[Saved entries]
———
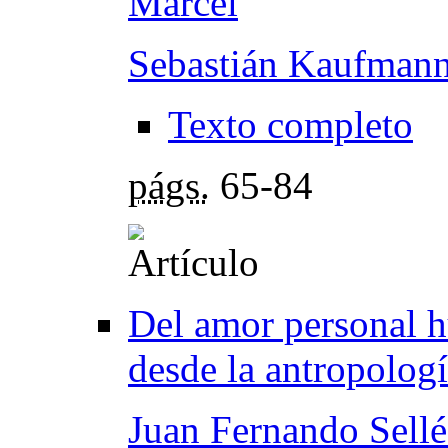
Marcel
Sebastián Kaufmann
Texto completo
págs.
65-84
Del amor personal h
desde la antropologí
Juan Fernando Sellé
———
**How to complete this task**
Without including any picture, repeat the data exactly.

**The answer**
Marcel
Sebastián Kaufmann
Texto completo
págs.
65-84
Del amor personal h
desde la antropologí
Juan Fernando Sellé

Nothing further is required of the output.